**Dataset extract**
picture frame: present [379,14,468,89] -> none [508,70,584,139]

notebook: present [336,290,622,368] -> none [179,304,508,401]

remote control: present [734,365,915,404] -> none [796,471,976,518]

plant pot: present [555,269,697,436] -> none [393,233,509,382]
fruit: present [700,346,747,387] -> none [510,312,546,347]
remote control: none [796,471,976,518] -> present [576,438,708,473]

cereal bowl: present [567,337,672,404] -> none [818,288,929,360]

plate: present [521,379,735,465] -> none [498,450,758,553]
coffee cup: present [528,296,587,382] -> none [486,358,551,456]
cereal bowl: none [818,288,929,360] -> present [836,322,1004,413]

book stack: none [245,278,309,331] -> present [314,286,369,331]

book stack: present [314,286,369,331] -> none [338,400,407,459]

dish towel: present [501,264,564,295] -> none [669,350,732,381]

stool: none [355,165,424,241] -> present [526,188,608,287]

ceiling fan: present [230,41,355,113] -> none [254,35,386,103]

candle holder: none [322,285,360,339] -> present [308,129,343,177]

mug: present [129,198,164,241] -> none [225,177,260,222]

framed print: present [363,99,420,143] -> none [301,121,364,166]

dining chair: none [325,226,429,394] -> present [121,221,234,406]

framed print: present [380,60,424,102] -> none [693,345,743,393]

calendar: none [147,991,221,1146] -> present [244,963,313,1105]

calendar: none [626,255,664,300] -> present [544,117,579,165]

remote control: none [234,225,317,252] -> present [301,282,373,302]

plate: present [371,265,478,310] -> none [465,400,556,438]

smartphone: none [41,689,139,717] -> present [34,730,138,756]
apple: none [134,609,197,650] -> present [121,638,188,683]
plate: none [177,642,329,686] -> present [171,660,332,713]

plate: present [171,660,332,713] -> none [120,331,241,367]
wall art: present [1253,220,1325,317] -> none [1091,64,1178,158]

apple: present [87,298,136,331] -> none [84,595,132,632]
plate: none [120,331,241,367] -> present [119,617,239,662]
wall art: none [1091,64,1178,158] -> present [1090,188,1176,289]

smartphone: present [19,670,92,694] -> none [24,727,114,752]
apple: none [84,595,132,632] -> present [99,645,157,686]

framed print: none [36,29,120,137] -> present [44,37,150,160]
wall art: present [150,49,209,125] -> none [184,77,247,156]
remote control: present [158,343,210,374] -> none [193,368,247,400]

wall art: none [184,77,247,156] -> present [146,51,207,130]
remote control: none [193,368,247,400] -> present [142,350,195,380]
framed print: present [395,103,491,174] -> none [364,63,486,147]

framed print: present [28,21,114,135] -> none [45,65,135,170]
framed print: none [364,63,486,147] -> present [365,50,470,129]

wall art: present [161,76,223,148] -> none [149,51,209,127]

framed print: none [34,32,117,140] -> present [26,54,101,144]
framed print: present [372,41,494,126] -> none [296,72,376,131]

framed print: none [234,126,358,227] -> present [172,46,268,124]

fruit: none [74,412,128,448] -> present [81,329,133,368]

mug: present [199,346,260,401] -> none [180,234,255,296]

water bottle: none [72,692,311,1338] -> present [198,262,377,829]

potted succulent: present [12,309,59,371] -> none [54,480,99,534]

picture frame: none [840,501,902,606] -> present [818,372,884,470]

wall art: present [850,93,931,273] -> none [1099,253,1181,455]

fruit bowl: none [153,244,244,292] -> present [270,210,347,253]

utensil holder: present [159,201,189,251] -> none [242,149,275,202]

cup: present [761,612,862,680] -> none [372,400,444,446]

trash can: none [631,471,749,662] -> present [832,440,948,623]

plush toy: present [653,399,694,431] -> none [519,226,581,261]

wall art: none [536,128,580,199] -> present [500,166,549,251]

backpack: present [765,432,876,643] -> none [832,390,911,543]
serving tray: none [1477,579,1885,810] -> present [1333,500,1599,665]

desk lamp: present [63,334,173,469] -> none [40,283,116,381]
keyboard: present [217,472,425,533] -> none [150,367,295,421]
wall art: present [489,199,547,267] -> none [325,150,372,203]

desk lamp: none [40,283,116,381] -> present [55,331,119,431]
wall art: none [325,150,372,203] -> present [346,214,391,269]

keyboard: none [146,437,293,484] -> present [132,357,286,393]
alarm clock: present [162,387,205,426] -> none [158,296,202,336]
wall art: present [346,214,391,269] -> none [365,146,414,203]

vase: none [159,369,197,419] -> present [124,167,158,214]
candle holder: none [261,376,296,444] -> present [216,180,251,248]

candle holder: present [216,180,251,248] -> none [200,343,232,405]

**Work request**
Output the complete set of records word for word.

**Reply to the task**
picture frame: present [379,14,468,89] -> none [508,70,584,139]

notebook: present [336,290,622,368] -> none [179,304,508,401]

remote control: present [734,365,915,404] -> none [796,471,976,518]

plant pot: present [555,269,697,436] -> none [393,233,509,382]
fruit: present [700,346,747,387] -> none [510,312,546,347]
remote control: none [796,471,976,518] -> present [576,438,708,473]

cereal bowl: present [567,337,672,404] -> none [818,288,929,360]

plate: present [521,379,735,465] -> none [498,450,758,553]
coffee cup: present [528,296,587,382] -> none [486,358,551,456]
cereal bowl: none [818,288,929,360] -> present [836,322,1004,413]

book stack: none [245,278,309,331] -> present [314,286,369,331]

book stack: present [314,286,369,331] -> none [338,400,407,459]

dish towel: present [501,264,564,295] -> none [669,350,732,381]

stool: none [355,165,424,241] -> present [526,188,608,287]

ceiling fan: present [230,41,355,113] -> none [254,35,386,103]

candle holder: none [322,285,360,339] -> present [308,129,343,177]

mug: present [129,198,164,241] -> none [225,177,260,222]

framed print: present [363,99,420,143] -> none [301,121,364,166]

dining chair: none [325,226,429,394] -> present [121,221,234,406]

framed print: present [380,60,424,102] -> none [693,345,743,393]

calendar: none [147,991,221,1146] -> present [244,963,313,1105]

calendar: none [626,255,664,300] -> present [544,117,579,165]

remote control: none [234,225,317,252] -> present [301,282,373,302]

plate: present [371,265,478,310] -> none [465,400,556,438]

smartphone: none [41,689,139,717] -> present [34,730,138,756]
apple: none [134,609,197,650] -> present [121,638,188,683]
plate: none [177,642,329,686] -> present [171,660,332,713]

plate: present [171,660,332,713] -> none [120,331,241,367]
wall art: present [1253,220,1325,317] -> none [1091,64,1178,158]

apple: present [87,298,136,331] -> none [84,595,132,632]
plate: none [120,331,241,367] -> present [119,617,239,662]
wall art: none [1091,64,1178,158] -> present [1090,188,1176,289]

smartphone: present [19,670,92,694] -> none [24,727,114,752]
apple: none [84,595,132,632] -> present [99,645,157,686]

framed print: none [36,29,120,137] -> present [44,37,150,160]
wall art: present [150,49,209,125] -> none [184,77,247,156]
remote control: present [158,343,210,374] -> none [193,368,247,400]

wall art: none [184,77,247,156] -> present [146,51,207,130]
remote control: none [193,368,247,400] -> present [142,350,195,380]
framed print: present [395,103,491,174] -> none [364,63,486,147]

framed print: present [28,21,114,135] -> none [45,65,135,170]
framed print: none [364,63,486,147] -> present [365,50,470,129]

wall art: present [161,76,223,148] -> none [149,51,209,127]

framed print: none [34,32,117,140] -> present [26,54,101,144]
framed print: present [372,41,494,126] -> none [296,72,376,131]

framed print: none [234,126,358,227] -> present [172,46,268,124]

fruit: none [74,412,128,448] -> present [81,329,133,368]

mug: present [199,346,260,401] -> none [180,234,255,296]

water bottle: none [72,692,311,1338] -> present [198,262,377,829]

potted succulent: present [12,309,59,371] -> none [54,480,99,534]

picture frame: none [840,501,902,606] -> present [818,372,884,470]

wall art: present [850,93,931,273] -> none [1099,253,1181,455]

fruit bowl: none [153,244,244,292] -> present [270,210,347,253]

utensil holder: present [159,201,189,251] -> none [242,149,275,202]

cup: present [761,612,862,680] -> none [372,400,444,446]

trash can: none [631,471,749,662] -> present [832,440,948,623]

plush toy: present [653,399,694,431] -> none [519,226,581,261]

wall art: none [536,128,580,199] -> present [500,166,549,251]

backpack: present [765,432,876,643] -> none [832,390,911,543]
serving tray: none [1477,579,1885,810] -> present [1333,500,1599,665]

desk lamp: present [63,334,173,469] -> none [40,283,116,381]
keyboard: present [217,472,425,533] -> none [150,367,295,421]
wall art: present [489,199,547,267] -> none [325,150,372,203]

desk lamp: none [40,283,116,381] -> present [55,331,119,431]
wall art: none [325,150,372,203] -> present [346,214,391,269]

keyboard: none [146,437,293,484] -> present [132,357,286,393]
alarm clock: present [162,387,205,426] -> none [158,296,202,336]
wall art: present [346,214,391,269] -> none [365,146,414,203]

vase: none [159,369,197,419] -> present [124,167,158,214]
candle holder: none [261,376,296,444] -> present [216,180,251,248]

candle holder: present [216,180,251,248] -> none [200,343,232,405]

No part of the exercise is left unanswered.